SINTANG — Kepala Dinas Pemuda, Olahraga, Pariwisata, dan Ekonomi Kreatif (Disporapar) Kabupaten Sintang, Hendrika, menyampaikan bahwa Kelam Tourism Festival 2025 telah memasuki penyelenggaraan tahun ketujuh dan terus menjadi salah satu agenda pariwisata yang paling ditunggu oleh masyarakat maupun wisatawan.
Hal tersebut ia ungkapkan saat menghadiri kegiatan Kita Indonesia di Pendopo Bupati Sintang pada Rabu (12/11/2025). Menurut Hendrika, festival ini merupakan wujud keseriusan Pemerintah Kabupaten Sintang dalam mempromosikan kekayaan pariwisata daerah, yang tidak hanya menonjolkan panorama alam, tetapi juga budaya lokal yang masih lestari.
“Acara ini sudah berlangsung tujuh tahun dan telah menjadi identitas pariwisata Kabupaten Sintang. Konsep yang diusung adalah ekowisata, sehingga selain memperlihatkan keindahan alam, festival juga mengedepankan aspek konservasi dan pemberdayaan masyarakat sekitar,” ujar Hendrika.

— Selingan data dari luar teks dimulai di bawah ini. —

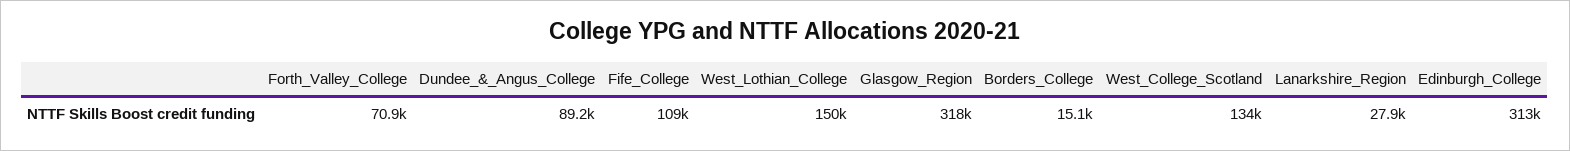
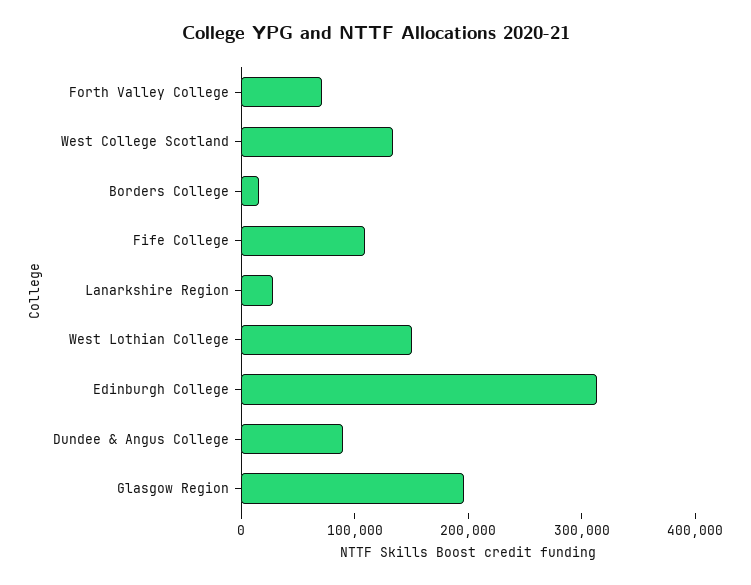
Glasgow_Region: 318000 -> 200000

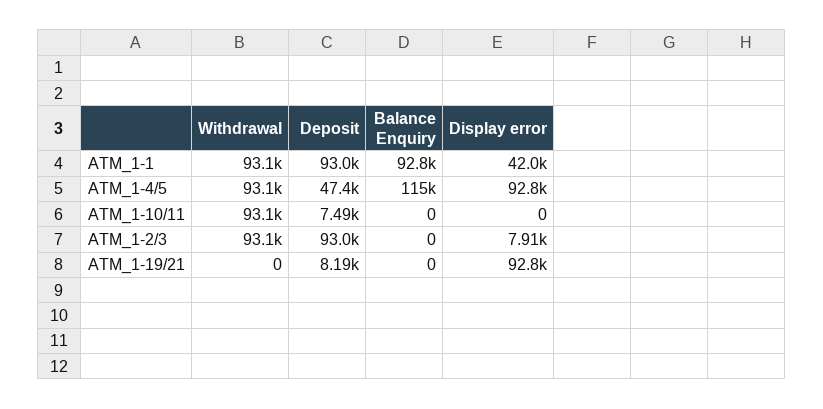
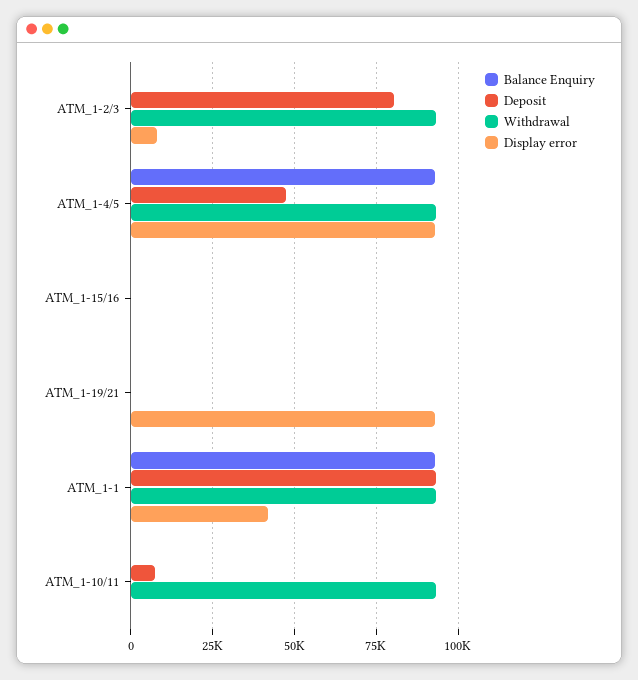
Balance Enquiry, ATM_1-4/5: 115000 -> 92500
Deposit, ATM_1-2/3: 93000 -> 80000
Deposit, ATM_1-19/21: 8190 -> 0
Balance Enquiry, ATM_1-15/16: none -> 0
Deposit, ATM_1-15/16: none -> 0
Withdrawal, ATM_1-15/16: none -> 0
Display error, ATM_1-15/16: none -> 0

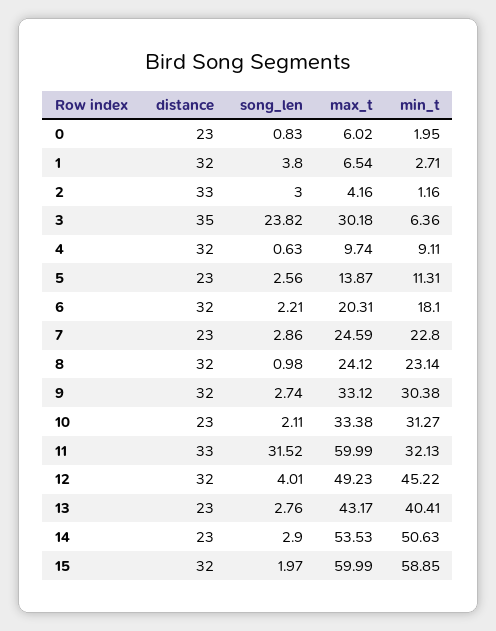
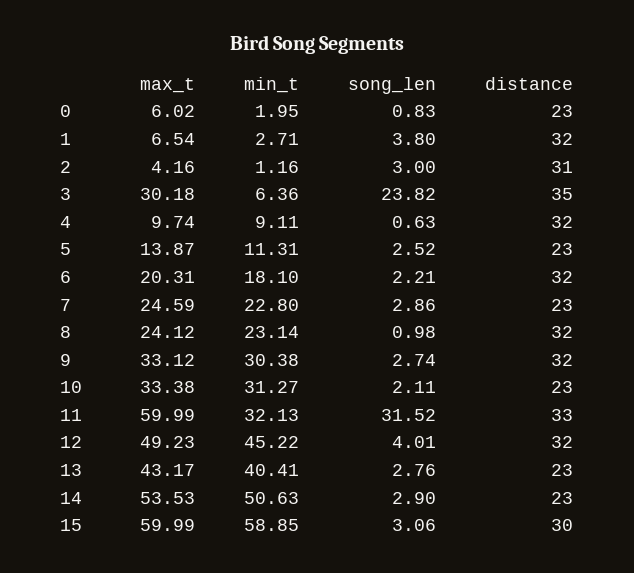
distance, 2: 33 -> 31
song_len, 5: 2.56 -> 2.52
distance, 15: 32 -> 30
song_len, 15: 1.97 -> 3.06

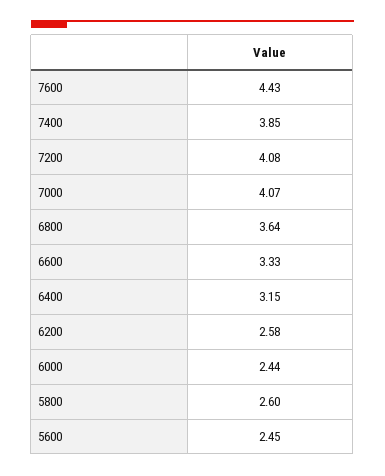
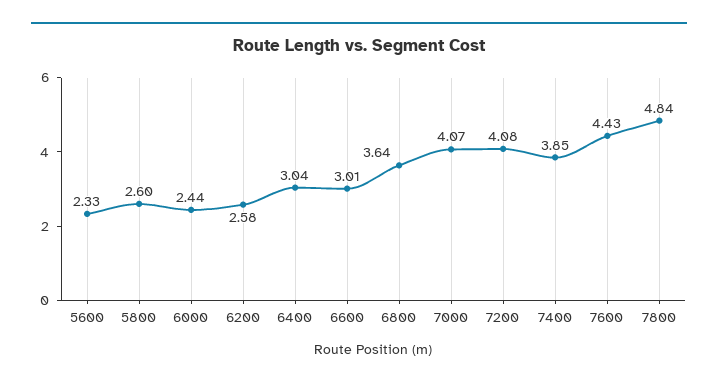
6600: 3.33 -> 3.01
6400: 3.15 -> 3.04
5600: 2.45 -> 2.33
7800: none -> 4.84

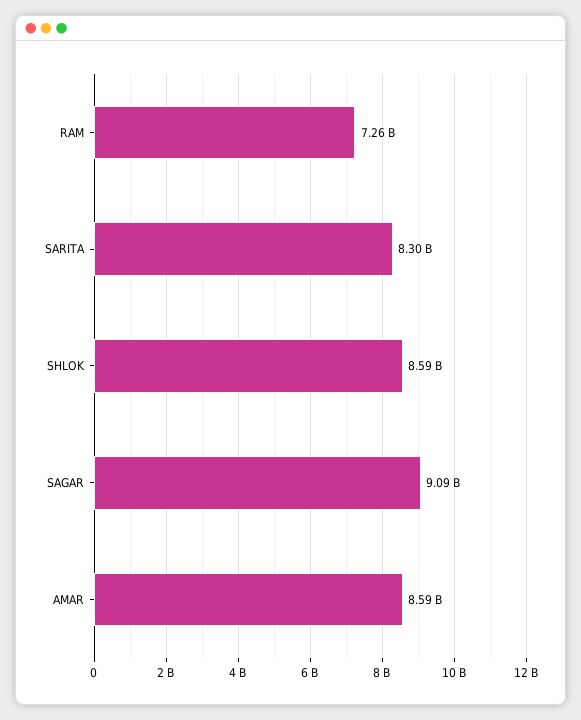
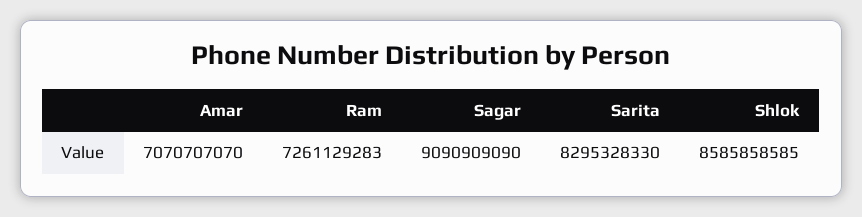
AMAR: 8590000000 -> 7070707070

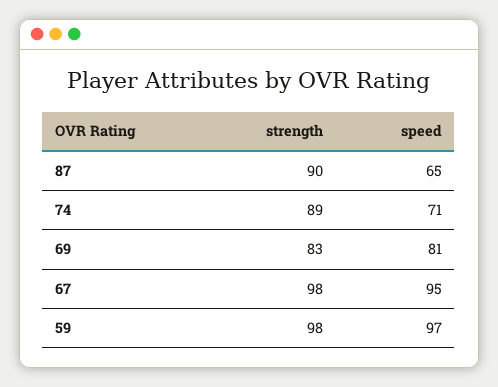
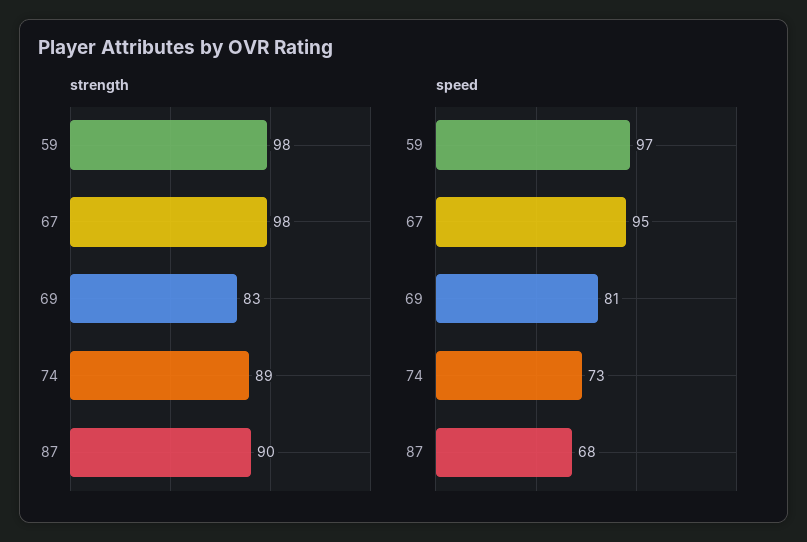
speed, 87: 65 -> 68
speed, 74: 71 -> 73

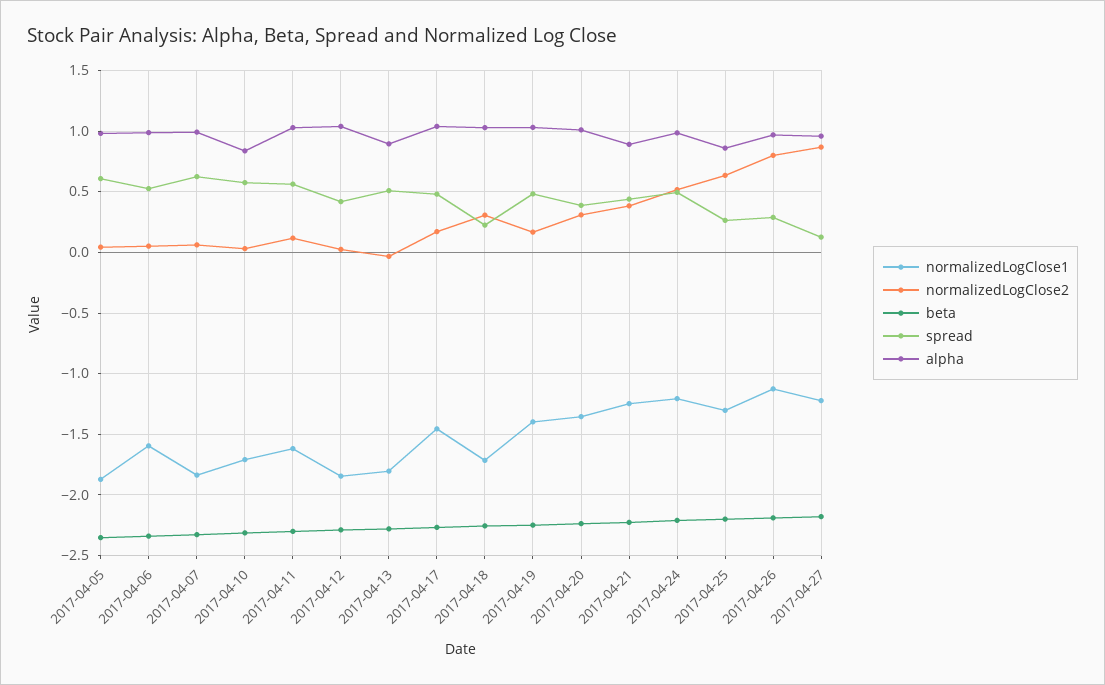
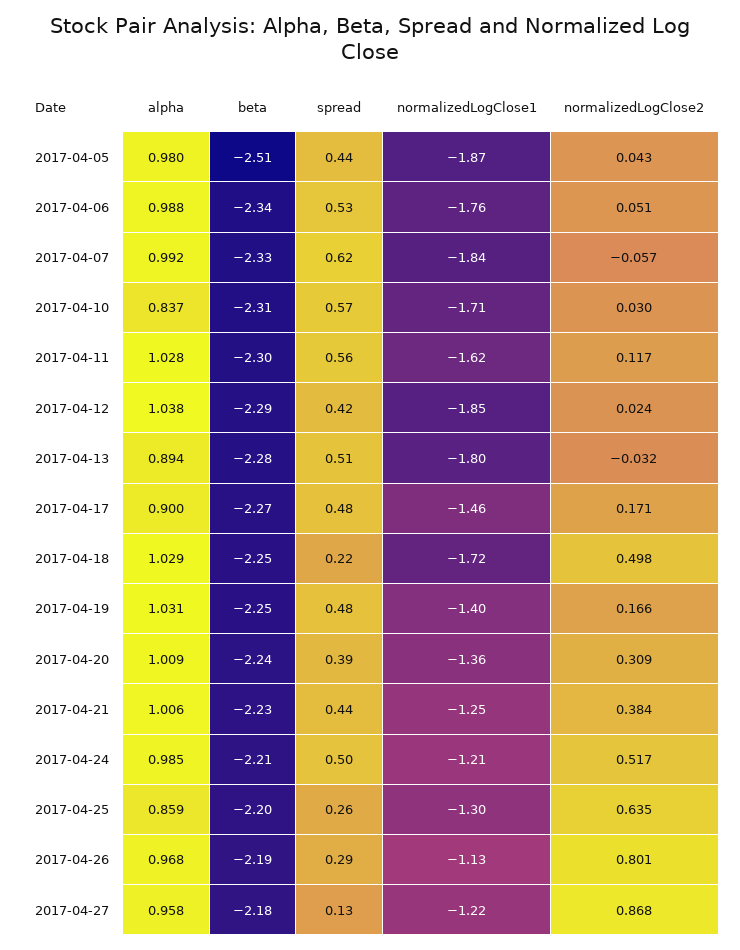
beta, 2017-04-05: -2.35 -> -2.51
spread, 2017-04-05: 0.6 -> 0.44
normalizedLogClose1, 2017-04-06: -1.6 -> -1.76
normalizedLogClose2, 2017-04-07: 0.05 -> -0.057
alpha, 2017-04-17: 1.05 -> 0.9
normalizedLogClose2, 2017-04-18: 0.3 -> 0.498
alpha, 2017-04-21: 0.9 -> 1.006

Ia menekankan bahwa Kelam Tourism Festival tidak hanya dirancang sebagai kegiatan hiburan, tetapi juga memiliki nilai edukatif bagi publik. Melalui festival ini, pemerintah ingin mengajak masyarakat dan wisatawan memahami pentingnya menjaga kelestarian alam sembari menikmati atraksi wisata yang disajikan.
“Kami mendorong agar masyarakat sekitar kawasan wisata dapat merasakan manfaat ekonomi secara langsung. Pengembangan pariwisata berkelanjutan harus menempatkan masyarakat sebagai aktor utama, bukan hanya sebagai penonton,” tegasnya.
Hendrika menjelaskan bahwa rangkaian kegiatan festival sebagian besar berlangsung di kawasan Taman Wisata Alam Bukit Kelam, destinasi unggulan yang dikelola oleh Balai Konservasi Sumber Daya Alam (BKSDA). Untuk itu, pihaknya terus memperkuat kerja sama dengan BKSDA dalam pelaksanaan kegiatan maupun pengelolaan kawasan.
“Kolaborasi dengan BKSDA sangat penting. Kami mengapresiasi peran mereka yang selama empat tahun ini aktif menjalankan berbagai program yang memberikan kontribusi besar terhadap wisata dan pelestarian alam di Bukit Kelam,” jelasnya.
Dirinya juga berharap kemitraan antara pemerintah daerah, BKSDA, dan masyarakat bisa semakin solid demi menciptakan pengelolaan wisata yang profesional dan berkesinambungan.
“Kami ingin Kelam Tourism Festival tetap menjadi daya tarik utama Sintang, yang tidak hanya meningkatkan kunjungan wisatawan, tetapi juga mengutamakan keseimbangan antara konservasi alam dan pemberdayaan ekonomi warga sekitar,” tutup Hendrika.